“Lo faccio perché mi piace, non ho alcuna intenzione di continuare per preservare la tradizione”. Così Yosuke Miura, esponente della terza generazione, racconta il ristorante di onigiri più antico di Tokyo: 16 coperti ambitissimi, dove la polpetta di riso è religione.
La notizia
Nel centro storico di Tokyo, a pochi passi dal complesso templare Sensoji, Cnn è andata a visitare un’altra istituzione giapponese: Onigiri Asakusa Yadoroku, il più antico ristorante di onigiri della città. Qui la tradizionale polpetta di riso dal cuore di pesce, avvolta nell’alga nori, viene approntata dal 1954 ed è ormai nelle mani della terza generazione. “La ragione per cui la mia famiglia ha intrapreso questo business è semplice”, spiega Yosuke Miura, che fin da piccolo ingollava polpette di riso al posto di biscotti o merendine, rientrando da scuola. “Mio nonno non lavorava e mia nonna faticava a far quadrare i conti”. Fu lei ad avere l’idea di aprire il locale ed è una genesi che spiega l’origine del nome, dove Asakusa sta per il quartiere e Yadoroku identifica la casa numero sei, ma allude anche a una persona sfaticata, in giapponese “roku”.
“Penso che le polpette di riso siano il cibo più tipico, che tutti mangiano in Giappone, dai bambini agli anziani. Probabilmente non esiste un giapponese che non le abbia mai provate”, prosegue Miura. Di fatto gli archeologi sostengono che qualcosa di simile fosse consumato già nell’era Yayoi, fra il 300 a.C e il 250 d.C., forti di un presunto fossile; mentre dipinti e racconti provano come fosse comune fra i lavoratori e i viaggiatori, per l’agevole consumo con le mani, in chiave di street food. Cosicché nelle prime scatole bento, risalenti al XIX secolo, non poteva mai mancare.
Oggi Onigiri Asasuka Yadoroku, con i suoi 16 coperti, è un’attrazione anche turistica, grazie al bib gourmand della guida Michelin. “Per una deliziosa polpetta sono necessari appena tre ingredienti: un buon bilanciamento di alga, riso e guarnizione”. In particolare la nori della casa arriva solo da Tokyo, il riso viene scelto ogni anno dopo l’esame di campioni provenienti da tutto il paese, appena raccolti a inizio autunno (attualmente il Koshihikari della prefettura di Niigata, che l’ha spuntata su una trentina di competitor), le guarnizioni sono una dozzina, tutte raccolte in secchielli pronti per l’uso. È sufficiente modellare in una forma triangolare il riso con l’ausilio di uno stampo, inserirvi l’elemento prescelto e avvolgere il tutto nell’alga. Al cliente l’onigiri arriva in un cestello di bambù, con la raccomandazione di mangiare rapidamente perché la nori non si inumidisca.

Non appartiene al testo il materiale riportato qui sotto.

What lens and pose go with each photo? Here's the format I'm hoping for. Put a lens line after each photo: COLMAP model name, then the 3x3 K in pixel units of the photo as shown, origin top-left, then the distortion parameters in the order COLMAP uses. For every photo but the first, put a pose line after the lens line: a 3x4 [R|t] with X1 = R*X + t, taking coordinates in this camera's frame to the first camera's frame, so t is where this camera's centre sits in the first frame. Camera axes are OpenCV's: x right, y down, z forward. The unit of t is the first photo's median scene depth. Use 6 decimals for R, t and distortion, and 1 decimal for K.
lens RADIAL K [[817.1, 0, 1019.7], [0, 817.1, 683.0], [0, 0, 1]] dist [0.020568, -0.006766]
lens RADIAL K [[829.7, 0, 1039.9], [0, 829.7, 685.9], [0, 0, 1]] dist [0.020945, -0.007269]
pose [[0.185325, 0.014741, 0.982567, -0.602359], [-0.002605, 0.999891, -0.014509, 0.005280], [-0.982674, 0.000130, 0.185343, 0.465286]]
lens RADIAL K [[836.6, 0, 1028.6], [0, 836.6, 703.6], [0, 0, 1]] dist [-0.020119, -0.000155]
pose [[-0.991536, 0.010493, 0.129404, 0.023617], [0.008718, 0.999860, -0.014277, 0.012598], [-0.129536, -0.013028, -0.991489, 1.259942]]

“Oggi tutto il mondo conosce la parola ‘onigiri’, cosicché in un certo senso sono lieto che abbiamo ottenuto qualche forma di riconoscimento”, prosegue Miura. Fra i suoi punti di forza, oltre alla praticità di consumo, c’è l’adattabilità, tanto che egli stesso ha approntato una versione con formaggio, pomodoro ed extravergine per il padiglione giapponese all’Expo di Milano. “La tradizione non è un dogma, penso non sia male incorporare ingredienti legati alla cultura del posto. Non deve trattarsi per forza di salmone o di tonno alla maionese”.